Medical Malpractice Insights: Failed communication of incidental mediastinal mass
- May 24th, 2023
- Chuck Pilcher
Here’s another case from Medical Malpractice Insights – Learning from Lawsuits, a monthly email newsletter for ED physicians. The goal of MMI-LFL is to improve patient safety, educate physicians and reduce the cost and stress of medical malpractice lawsuits. To opt in to the free subscriber list, click here. Stories of med mal lawsuits can save lives. If you have a story to share click here.
Chuck Pilcher, MD, FACEP
Editor, Medical Malpractice Insights
Failed communication of incidental mediastinal mass
Patient dies of malignant teratoma 4 years later
Facts: A 48-year-old male presents to the ED with severe right shoulder pain radiating to his anterior chest. Exam is unremarkable. The EKG and troponin are normal. D-dimer is elevated at 1.6. A CT angiogram to rule out PE is reported by offsite “nighthawk” radiologist as showing “a 3.7 cm anterior mediastinal mass which appears to contain calcium. No prior CTs are available at this time. Follow-up is recommended.” The images are not viewed by the ED physician. The EP’s assessment includes the following entries:
* “There is a calcified lesion in the mediastinum that appears to be chronic. Follow-up recommended.”
* “I am able to reassure the patient that there is no evidence of PE or other sinister life-threatening pathology.”
* “Shoulder bursitis. The patient can manage this with pain meds and follow-up with his PCP. “
* “Chest pain. I am able to reassure him there.”
The patient is discharged from the ED with written instructions that have no mention at all of a mediastinal mass. The next day the official over-read of the CTA includes thymoma and teratoma in the differential. The ED is not notified of this nor does it receive a copy of the final reading, which is simply filed in the patients chart. Four year later the patient develops SOB and SVC syndrome. A new chest CTA reveals a mass surrounding the vena cava. The patient recalls his prior CTA – which is requested for comparison and mailed directly to the patient. He and his physician are shocked at the report and the lack of follow-up. The patient is treated for metastatic germ cell cancer but dies 3 years later. A lawsuit is filed against the emergency physician, radiologists, PCP, and hospital.
Plaintiff: You (the hospital) had no system in place regarding non-congruent over-reads by “nighthawk” radiologists. You never told me, you never told my PCP and you never told the emergency physician that I even had a mass and that it could be cancer. Any sort of mass in the chest is abnormal. You should have done some research and followed up on it. You just put the report of a life-threatening condition in my chart, and that was the end of it – and of me.
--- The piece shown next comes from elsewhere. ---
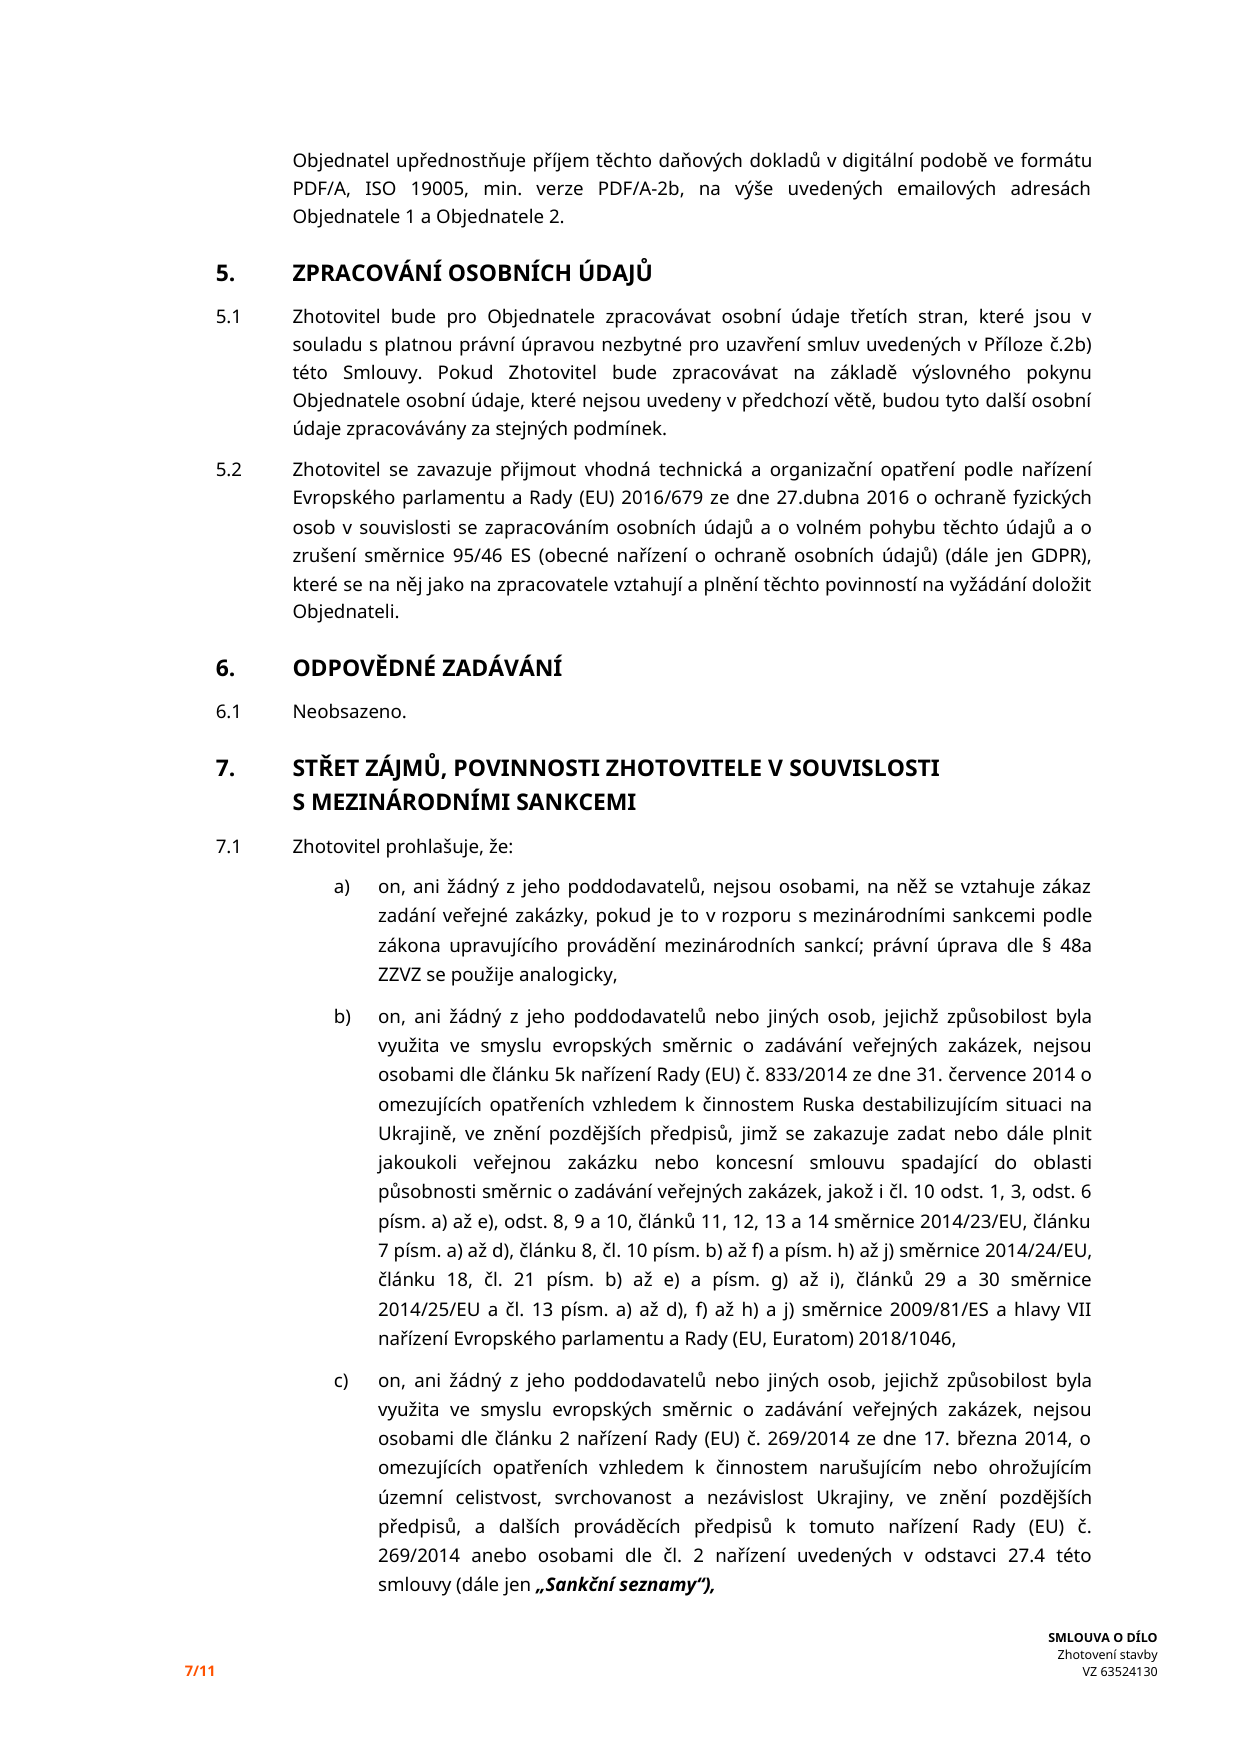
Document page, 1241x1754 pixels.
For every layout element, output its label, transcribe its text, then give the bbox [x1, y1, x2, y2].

Defense: The ED and emergency physician are there to treat emergencies. This was not an emergency. Most calcified lesions in the anterior mediastinum are benign. “I didn’t want to use the word ‘cancer.’” You lived another 4 years before other symptoms developed. You saw your PCP and HE never looked up the final CTA report. HE was responsible for missing the importance of your mediastinal mass.
Result: The PCP settles before trial. After a 3 week trial, the jury renders a somewhat surprising defense verdict for the others, acknowledging that the “empty chair” represented by the PCP had more responsibility than the emergency physician, hospital or radiologist.
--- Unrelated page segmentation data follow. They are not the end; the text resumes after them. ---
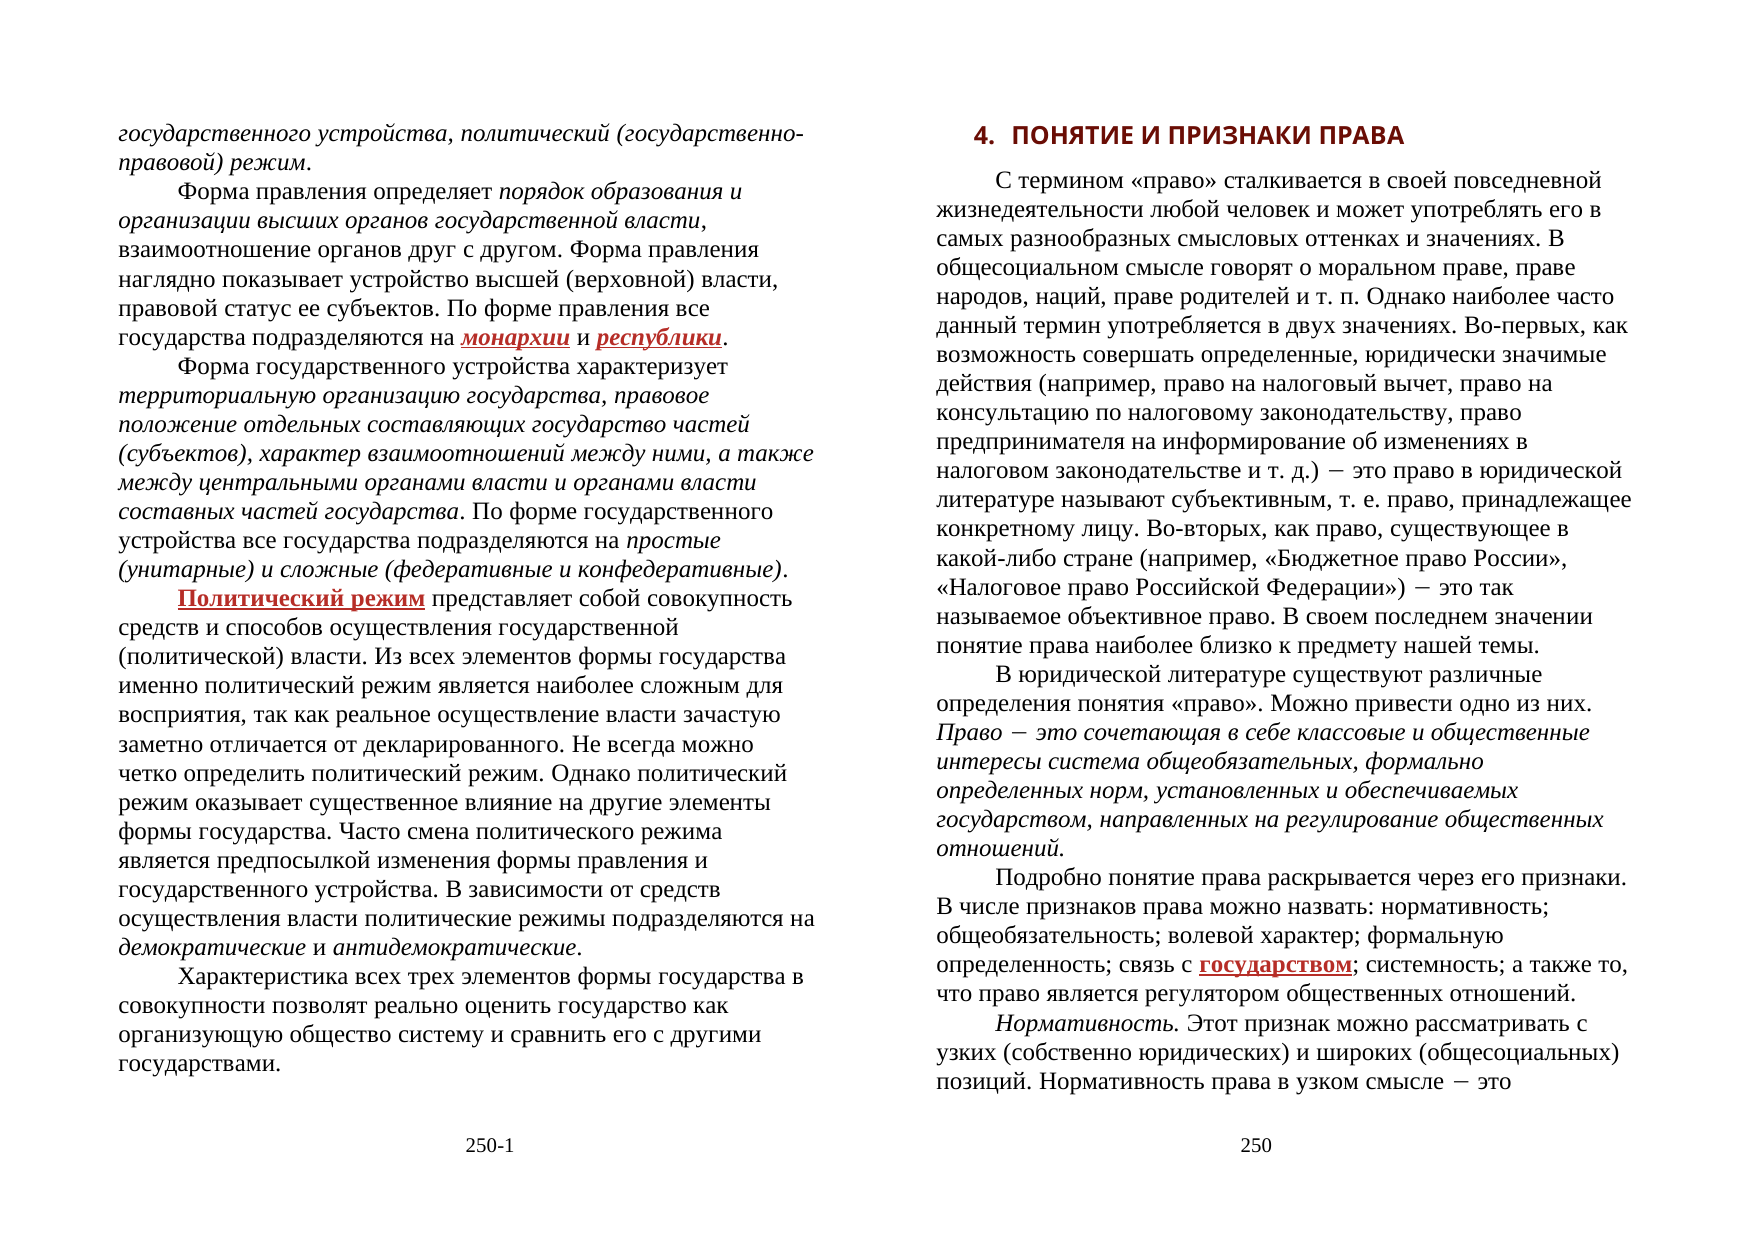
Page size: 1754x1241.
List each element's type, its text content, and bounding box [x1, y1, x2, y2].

text Характеристика всех трех элементов формы государства в совокупности позволят реально оценить государство как организующую общество систему и сравнить его с другими государствами. [118, 961, 818, 1077]
text Нормативность. Этот признак можно рассматривать с узких (собственно юридических) и широких (общесоциальных) позиций. Нормативность права в узком смысле  это проявление сбалансированной воли общества вовне, в качестве системы необходимых, общеобязательных, официально действующих юридических норм, закрепленных в предусмотренных в том или ином государстве формах. [936, 1007, 1636, 1094]
text С термином «право» сталкивается в своей повседневной жизнедеятельности любой человек и может употреблять его в самых разнообразных смысловых оттенках и значениях. В общесоциальном смысле говорят о моральном праве, праве народов, наций, праве родителей и т. п. Однако наиболее часто данный термин употребляется в двух значениях. Во-первых, как возможность совершать определенные, юридически значимые действия (например, право на налоговый вычет, право на консультацию по налоговому законодательству, право предпринимателя на информирование об изменениях в налоговом законодательстве и т. д.)  это право в юридической литературе называют субъективным, т. е. право, принадлежащее конкретному лицу. Во-вторых, как право, существующее в какой-либо стране (например, «Бюджетное право России», «Налоговое право Российской Федерации»)  это так называемое объективное право. В своем последнем значении понятие права наиболее близко к предмету нашей темы. [936, 164, 1636, 659]
text Форма государственного устройства характеризует территориальную организацию государства, правовое положение отдельных составляющих государство частей (субъектов), характер взаимоотношений между ними, а также между центральными органами власти и органами власти составных частей государства. По форме государственного устройства все государства подразделяются на простые (унитарные) и сложные (федеративные и конфедеративные). [118, 351, 818, 583]
text Подробно понятие права раскрывается через его признаки. В числе признаков права можно назвать: нормативность; общеобязательность; волевой характер; формальную определенность; связь с государством; системность; а также то, что право является регулятором общественных отношений. [936, 862, 1636, 1007]
text Форма правления определяет порядок образования и организации высших органов государственной власти, взаимоотношение органов друг с другом. Форма правления наглядно показывает устройство высшей (верховной) власти, правовой статус ее субъектов. По форме правления все государства подразделяются на монархии и республики. [118, 176, 818, 351]
text Политический режим представляет собой совокупность средств и способов осуществления государственной (политической) власти. Из всех элементов формы государства именно политический режим является наиболее сложным для восприятия, так как реальное осуществление власти зачастую заметно отличается от декларированного. Не всегда можно четко определить политический режим. Однако политический режим оказывает существенное влияние на другие элементы формы государства. Часто смена политического режима является предпосылкой изменения формы правления и государственного устройства. В зависимости от средств осуществления власти политические режимы подразделяются на демократические и антидемократические. [118, 583, 818, 961]
list Понятие и признаки права [973, 118, 1636, 152]
text Форма государства не является неизменным и постоянным его свойством. Под влиянием различных политических экономических, социальных, географических факторов формы государства многократно изменялись. Можно вспомнить пример Франции, которая на протяжении XVIIIXX вв. неоднократно меняла форму государства, прежде чем она приобрела современный вид. В свое время Л. Гумплович справедливо утверждал, что «учение о государственных формах… является столь же шатким и неустановленным, как и определение понятия государства»1. Современная наука о государстве и праве рассматривает три основных составляющих элемента формы государства  форма правления, форма государственного устройства, политический (государственно-правовой) режим. [118, 118, 818, 176]
text В юридической литературе существуют различные определения понятия «право». Можно привести одно из них. Право  это сочетающая в себе классовые и общественные интересы система общеобязательных, формально определенных норм, установленных и обеспечиваемых государством, направленных на регулирование общественных отношений. [936, 659, 1636, 862]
- Despite the defense verdict, never trust a jury to absolve you of failure to communicate.
- A mediastinal mass – or any “OMG” imaging result warrants discussion with radiology and sharing the information with the patient.
- Give the patient a copy of the radiology report and provide follow-up information in writing. Verbal communication is not enough.
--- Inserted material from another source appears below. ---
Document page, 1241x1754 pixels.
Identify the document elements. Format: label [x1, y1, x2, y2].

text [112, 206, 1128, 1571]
- Assure that the PCP or referral physician receives a copy of your ED record.
- View the images of DI studies you order. A 2018 survey of EP’s showed that many do not: 30% for plain films and 57% for advanced imaging like CT and MRI.
- Avoid the temptation to think that calcium in a mass means it is benign.
- Anterior mediastinal masses are “cancer until proven otherwise.” The vast majority are due to thyroid cancer, thymoma, teratoma, aortic dissection and lymphoma.